━━ SUPPLIED MATERIAL

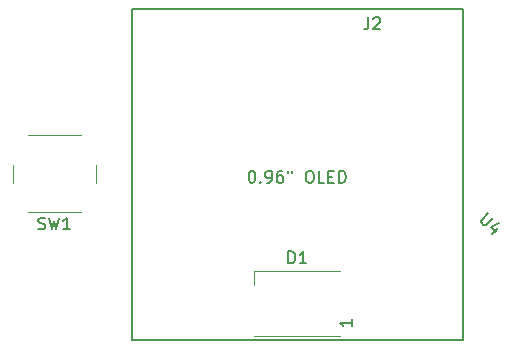
<source format=gbr>
G04 #@! TF.GenerationSoftware,KiCad,Pcbnew,(5.1.5)-3*
G04 #@! TF.CreationDate,2020-07-01T01:16:44-04:00*
G04 #@! TF.ProjectId,V0_Micro_Display,56305f4d-6963-4726-9f5f-446973706c61,rev?*
G04 #@! TF.SameCoordinates,Original*
G04 #@! TF.FileFunction,Legend,Top*
G04 #@! TF.FilePolarity,Positive*
%FSLAX46Y46*%
G04 Gerber Fmt 4.6, Leading zero omitted, Abs format (unit mm)*
G04 Created by KiCad (PCBNEW (5.1.5)-3) date 2020-07-01 01:16:44*
%MOMM*%
%LPD*%
G04 APERTURE LIST*
%ADD10C,0.150000*%
%ADD11C,0.120000*%
G04 APERTURE END LIST*
D10*
X-14000000Y13950000D02*
X14000000Y13950000D01*
X-14000000Y13950000D02*
X-14000000Y-14050000D01*
X14000000Y13950000D02*
X14000000Y-14050000D01*
X-14000000Y-14050000D02*
X14000000Y-14050000D01*
D11*
X-24070000Y750000D02*
X-24070000Y-750000D01*
X-22820000Y-3250000D02*
X-18320000Y-3250000D01*
X-17070000Y-750000D02*
X-17070000Y750000D01*
X-18320000Y3250000D02*
X-22820000Y3250000D01*
X3650000Y-13750000D02*
X-3650000Y-13750000D01*
X3650000Y-8250000D02*
X-3650000Y-8250000D01*
X-3650000Y-8250000D02*
X-3650000Y-9400000D01*
D10*
X6016666Y13247619D02*
X6016666Y12533333D01*
X5969047Y12390476D01*
X5873809Y12295238D01*
X5730952Y12247619D01*
X5635714Y12247619D01*
X6445238Y13152380D02*
X6492857Y13200000D01*
X6588095Y13247619D01*
X6826190Y13247619D01*
X6921428Y13200000D01*
X6969047Y13152380D01*
X7016666Y13057142D01*
X7016666Y12961904D01*
X6969047Y12819047D01*
X6397619Y12247619D01*
X7016666Y12247619D01*
X-3880952Y247619D02*
X-3785714Y247619D01*
X-3690476Y200000D01*
X-3642857Y152380D01*
X-3595238Y57142D01*
X-3547619Y-133333D01*
X-3547619Y-371428D01*
X-3595238Y-561904D01*
X-3642857Y-657142D01*
X-3690476Y-704761D01*
X-3785714Y-752380D01*
X-3880952Y-752380D01*
X-3976190Y-704761D01*
X-4023809Y-657142D01*
X-4071428Y-561904D01*
X-4119047Y-371428D01*
X-4119047Y-133333D01*
X-4071428Y57142D01*
X-4023809Y152380D01*
X-3976190Y200000D01*
X-3880952Y247619D01*
X-3119047Y-657142D02*
X-3071428Y-704761D01*
X-3119047Y-752380D01*
X-3166666Y-704761D01*
X-3119047Y-657142D01*
X-3119047Y-752380D01*
X-2595238Y-752380D02*
X-2404761Y-752380D01*
X-2309523Y-704761D01*
X-2261904Y-657142D01*
X-2166666Y-514285D01*
X-2119047Y-323809D01*
X-2119047Y57142D01*
X-2166666Y152380D01*
X-2214285Y200000D01*
X-2309523Y247619D01*
X-2500000Y247619D01*
X-2595238Y200000D01*
X-2642857Y152380D01*
X-2690476Y57142D01*
X-2690476Y-180952D01*
X-2642857Y-276190D01*
X-2595238Y-323809D01*
X-2500000Y-371428D01*
X-2309523Y-371428D01*
X-2214285Y-323809D01*
X-2166666Y-276190D01*
X-2119047Y-180952D01*
X-1261904Y247619D02*
X-1452380Y247619D01*
X-1547619Y200000D01*
X-1595238Y152380D01*
X-1690476Y9523D01*
X-1738095Y-180952D01*
X-1738095Y-561904D01*
X-1690476Y-657142D01*
X-1642857Y-704761D01*
X-1547619Y-752380D01*
X-1357142Y-752380D01*
X-1261904Y-704761D01*
X-1214285Y-657142D01*
X-1166666Y-561904D01*
X-1166666Y-323809D01*
X-1214285Y-228571D01*
X-1261904Y-180952D01*
X-1357142Y-133333D01*
X-1547619Y-133333D01*
X-1642857Y-180952D01*
X-1690476Y-228571D01*
X-1738095Y-323809D01*
X-785714Y247619D02*
X-785714Y57142D01*
X-404761Y247619D02*
X-404761Y57142D01*
X976190Y247619D02*
X1166666Y247619D01*
X1261904Y200000D01*
X1357142Y104761D01*
X1404761Y-85714D01*
X1404761Y-419047D01*
X1357142Y-609523D01*
X1261904Y-704761D01*
X1166666Y-752380D01*
X976190Y-752380D01*
X880952Y-704761D01*
X785714Y-609523D01*
X738095Y-419047D01*
X738095Y-85714D01*
X785714Y104761D01*
X880952Y200000D01*
X976190Y247619D01*
X2309523Y-752380D02*
X1833333Y-752380D01*
X1833333Y247619D01*
X2642857Y-228571D02*
X2976190Y-228571D01*
X3119047Y-752380D02*
X2642857Y-752380D01*
X2642857Y247619D01*
X3119047Y247619D01*
X3547619Y-752380D02*
X3547619Y247619D01*
X3785714Y247619D01*
X3928571Y200000D01*
X4023809Y104761D01*
X4071428Y9523D01*
X4119047Y-180952D01*
X4119047Y-323809D01*
X4071428Y-514285D01*
X4023809Y-609523D01*
X3928571Y-704761D01*
X3785714Y-752380D01*
X3547619Y-752380D01*
X16179836Y-3316667D02*
X15607416Y-3889087D01*
X15573744Y-3990102D01*
X15573744Y-4057446D01*
X15607416Y-4158461D01*
X15742103Y-4293148D01*
X15843118Y-4326820D01*
X15910462Y-4326820D01*
X16011477Y-4293148D01*
X16583897Y-3720728D01*
X16987958Y-4596194D02*
X16516553Y-5067598D01*
X17088973Y-4158461D02*
X16415538Y-4495179D01*
X16853271Y-4932911D01*
X-21903333Y-4654761D02*
X-21760476Y-4702380D01*
X-21522380Y-4702380D01*
X-21427142Y-4654761D01*
X-21379523Y-4607142D01*
X-21331904Y-4511904D01*
X-21331904Y-4416666D01*
X-21379523Y-4321428D01*
X-21427142Y-4273809D01*
X-21522380Y-4226190D01*
X-21712857Y-4178571D01*
X-21808095Y-4130952D01*
X-21855714Y-4083333D01*
X-21903333Y-3988095D01*
X-21903333Y-3892857D01*
X-21855714Y-3797619D01*
X-21808095Y-3750000D01*
X-21712857Y-3702380D01*
X-21474761Y-3702380D01*
X-21331904Y-3750000D01*
X-20998571Y-3702380D02*
X-20760476Y-4702380D01*
X-20570000Y-3988095D01*
X-20379523Y-4702380D01*
X-20141428Y-3702380D01*
X-19236666Y-4702380D02*
X-19808095Y-4702380D01*
X-19522380Y-4702380D02*
X-19522380Y-3702380D01*
X-19617619Y-3845238D01*
X-19712857Y-3940476D01*
X-19808095Y-3988095D01*
X-738095Y-7564380D02*
X-738095Y-6564380D01*
X-500000Y-6564380D01*
X-357142Y-6612000D01*
X-261904Y-6707238D01*
X-214285Y-6802476D01*
X-166666Y-6992952D01*
X-166666Y-7135809D01*
X-214285Y-7326285D01*
X-261904Y-7421523D01*
X-357142Y-7516761D01*
X-500000Y-7564380D01*
X-738095Y-7564380D01*
X785714Y-7564380D02*
X214285Y-7564380D01*
X499999Y-7564380D02*
X499999Y-6564380D01*
X404761Y-6707238D01*
X309523Y-6802476D01*
X214285Y-6850095D01*
X4602380Y-12314285D02*
X4602380Y-12885714D01*
X4602380Y-12600000D02*
X3602380Y-12600000D01*
X3745238Y-12695238D01*
X3840476Y-12790476D01*
X3888095Y-12885714D01*
M02*

</source>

━━━━

TASK DETAILS:
From the line holding "X1833333Y247619D01*" to the line holding "X214285Y-7564380D01*", inclusive, restate each line above exactly as written.

SOLUTION FOR THIS TASK:
X1833333Y247619D01*
X2642857Y-228571D02*
X2976190Y-228571D01*
X3119047Y-752380D02*
X2642857Y-752380D01*
X2642857Y247619D01*
X3119047Y247619D01*
X3547619Y-752380D02*
X3547619Y247619D01*
X3785714Y247619D01*
X3928571Y200000D01*
X4023809Y104761D01*
X4071428Y9523D01*
X4119047Y-180952D01*
X4119047Y-323809D01*
X4071428Y-514285D01*
X4023809Y-609523D01*
X3928571Y-704761D01*
X3785714Y-752380D01*
X3547619Y-752380D01*
X16179836Y-3316667D02*
X15607416Y-3889087D01*
X15573744Y-3990102D01*
X15573744Y-4057446D01*
X15607416Y-4158461D01*
X15742103Y-4293148D01*
X15843118Y-4326820D01*
X15910462Y-4326820D01*
X16011477Y-4293148D01*
X16583897Y-3720728D01*
X16987958Y-4596194D02*
X16516553Y-5067598D01*
X17088973Y-4158461D02*
X16415538Y-4495179D01*
X16853271Y-4932911D01*
X-21903333Y-4654761D02*
X-21760476Y-4702380D01*
X-21522380Y-4702380D01*
X-21427142Y-4654761D01*
X-21379523Y-4607142D01*
X-21331904Y-4511904D01*
X-21331904Y-4416666D01*
X-21379523Y-4321428D01*
X-21427142Y-4273809D01*
X-21522380Y-4226190D01*
X-21712857Y-4178571D01*
X-21808095Y-4130952D01*
X-21855714Y-4083333D01*
X-21903333Y-3988095D01*
X-21903333Y-3892857D01*
X-21855714Y-3797619D01*
X-21808095Y-3750000D01*
X-21712857Y-3702380D01*
X-21474761Y-3702380D01*
X-21331904Y-3750000D01*
X-20998571Y-3702380D02*
X-20760476Y-4702380D01*
X-20570000Y-3988095D01*
X-20379523Y-4702380D01*
X-20141428Y-3702380D01*
X-19236666Y-4702380D02*
X-19808095Y-4702380D01*
X-19522380Y-4702380D02*
X-19522380Y-3702380D01*
X-19617619Y-3845238D01*
X-19712857Y-3940476D01*
X-19808095Y-3988095D01*
X-738095Y-7564380D02*
X-738095Y-6564380D01*
X-500000Y-6564380D01*
X-357142Y-6612000D01*
X-261904Y-6707238D01*
X-214285Y-6802476D01*
X-166666Y-6992952D01*
X-166666Y-7135809D01*
X-214285Y-7326285D01*
X-261904Y-7421523D01*
X-357142Y-7516761D01*
X-500000Y-7564380D01*
X-738095Y-7564380D01*
X785714Y-7564380D02*
X214285Y-7564380D01*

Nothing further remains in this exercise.